(Provided entries):
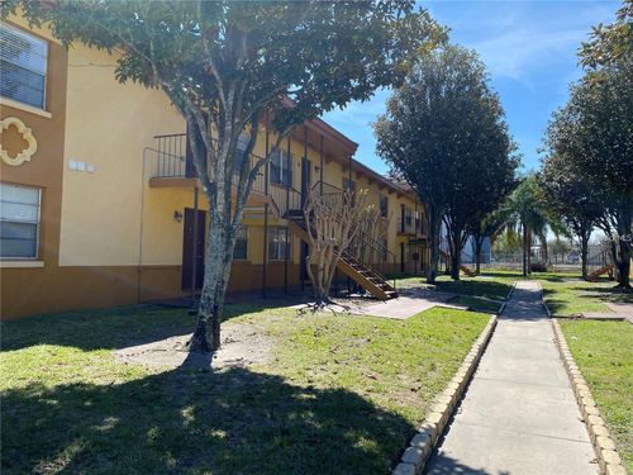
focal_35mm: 26
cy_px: 238
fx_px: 475
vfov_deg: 53.1
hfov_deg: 67.3
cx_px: 316
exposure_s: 1/2410
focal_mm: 4.25
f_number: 1.8
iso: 32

(Your assignment): An exact printout of the listing is needed, minus any pictures it contains.

(Expected output):
focal_35mm: 26
cy_px: 238
fx_px: 475
vfov_deg: 53.1
hfov_deg: 67.3
cx_px: 316
exposure_s: 1/2410
focal_mm: 4.25
f_number: 1.8
iso: 32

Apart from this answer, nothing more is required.